#### GIVEN EXERCISE A
Answer these questions about the forum thread on motors:
(i) Which dual voltage do almost all motors above 1/3 hp carry?
(ii) About how much does the US motor U25E2DC cost new?
(iii) Roughly what battery bank voltage is needed to use the commercial drives discussed?
#### GIVEN EXERCISE B
Name every user who posts in the forum thread on motors, listing each name once.
#### GIVEN EXERCISE C
Pick up the forum thread on motors after its final post and write what comes next.

Start TEXT TO READ

I can't verify it, but I would assume that all the major motor manufactures would make any of their "new" motors inverter rated with the popularity of the VFD units already.


----------



## etischer (Jun 16, 2008)

A motors horsepower generally boils down to how much heat it can dissipate. 

I've found all the leeson motors I've used (all 1hp or less) run extremely hot and I've have had a 50% failure rate within a year. I was running these motors with virtually no load which is even more alarming. 

Almost all motors above 1/3 hp are dual voltage 230/460. A motor will say "Inverter duty rated" if it is rated. This is something you generally have to pay extra for. Motors designed to run across the line, such as single speed pumps would not be Inverter rated. You get what you pay for, cost and weight. Leeson motors are low cost and low weight. If you want lots of power in a small package, get a water cooled motor.


----------



## OHM (Jun 30, 2008)

I see but is it worth shooting the duck before its had a chance to fly?

It would be interesting to see if this Leeson lightweight is worthwhile trying out and surely it can be externally fan cooled and even fins added
on the armature for better cooling, no?


----------



## Jim (Jun 1, 2008)

The other thing that I've been batting around is, removing the fan altogether and then wraping the motor with some sort of thermal transfer gel followed by a layer of flexable copper or aluminum tubing that could then be routed to a rad or heater core for cabin heat.

This may not be practical if it takes to long for a motor to build up enough heat. In particuar town driving where it's not under real big loads. Just an idea.


----------



## etischer (Jun 16, 2008)

from the pics, it doesn't look like the motor has a fan. Wrapping coolant lines around the motor sounds like a solid plan. There are probably sections of the motor casing you can tap holes into without damage to the internal wiring, this will help clamp your tubing to the motor. You might try epoxy instead of thermal grease. Thermal grease may have a higher thermal conductance, but a flexible epoxy would probably give you more contact. If you're good with a welder, maybe even weld an aluminum water jacket. 





Jim said:


> The other thing that I've been batting around is, removing the fan altogether and then wraping the motor with some sort of thermal transfer gel followed by a layer of flexable copper or aluminum tubing that could then be routed to a rad or heater core for cabin heat.
> 
> This may not be practical if it takes to long for a motor to build up enough heat. In particuar town driving where it's not under real big loads. Just an idea.


----------



## Bill318 (Aug 24, 2008)

I would have to agree with the others in that a 4-pole motor may be a better fit for an EV. I have also been looking at commercial motors and limited my list to TEFC aluminum frame motors. ABB makes some nice ones but I'm also interested in the US motor U25E2DC which can be had for about $1,200 US new.

These motors can be coupled to a commercial drive like the Danfoss or Hitachi. I have been looking at the Hitachi SJ300-550HFU. The real inexpensive DuraPulse GS3-4075 drive looks promising but will have no warranty or support if connected to a DC bus. Still wating to hear if someone successfully connects one of the GS3's to a DC bus. In any event to use these drives requires a battery bank of around 600V. This does not bother me as once you are over 50V DC, it is all lethal and deserves much respect and careful system design.

End TEXT TO READ
Start SUPPLIED MATERIAL

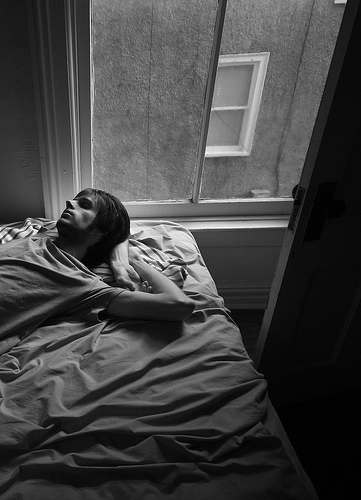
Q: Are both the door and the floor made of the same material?
A: Yes, both the door and the floor are made of wood.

End SUPPLIED MATERIAL

#### OUTPUT A
(i) 230/460.
(ii) About $1,200 US.
(iii) Around 600V.

#### OUTPUT B
etischer, OHM, Jim, Bill318

#### OUTPUT C
Bill


----------



## aeroscott (Jan 5, 2008)

OHM said:


> Just wondering if this motor would be suitable for an EV conversion as its the lightest industrial motor I could find for its rating.
> 
> Leeson 801057
> 
> ...


look at frame size , weight , forget the hp . if that motor had 4 poles (instead of 2 poles )it would be 15 hp and would be a stronger more powerful at 1800 , 3500 @ 120 hz. these motor rating are at 60 hz. we will be running at 1 to 400 hz. So the more poles the more torque . but to many poles will limit max rpm power / efficiency . Tesla uses 4 poles and 12000 rpm . So say we can max these motors at 6000 to 8000 . that would mean 8 poles or 6 poles . 8 pole motor 256 frame would be rated at 7.5 hp . sounds weak but it won't be .


----------



## Bill318 (Aug 24, 2008)

From what I have read on most commercial motors, it is not a good idea to run them past 4,000 RPM or so. Otherwise the rotors may not survive and the bearing life is reduced. Also the TEFC motor fans may be a bit loud or fly apart at 6 ~ 8K. In any event it would be a good idea to check with the manufacturer on the suggested upper RPM limit for a particular motor.

My preference is to run a 25HP 60Hz/230V/1725 RPM motor up to 50HP by feeding it with a 460V drive topping out at 120Hz/460V/3450 RPM.Would like to know if they make a flex fan (or similar) for TEFC motors that spend their life at low and high RPMs.

Bill


----------



## etischer (Jun 16, 2008)

Bill318 said:


> Also the TEFC motor fans may be a bit loud or fly apart at 6 ~ 8K. In any event it would be a good idea to check with the manufacturer on the suggested upper RPM limit for a particular motor.
> 
> Bill


Good point, My 3hp TEFC motor is super loud at only 2000rpm. The fan can be removed obviously, and would be required if exceeding the max speed.


----------



## aeroscott (Jan 5, 2008)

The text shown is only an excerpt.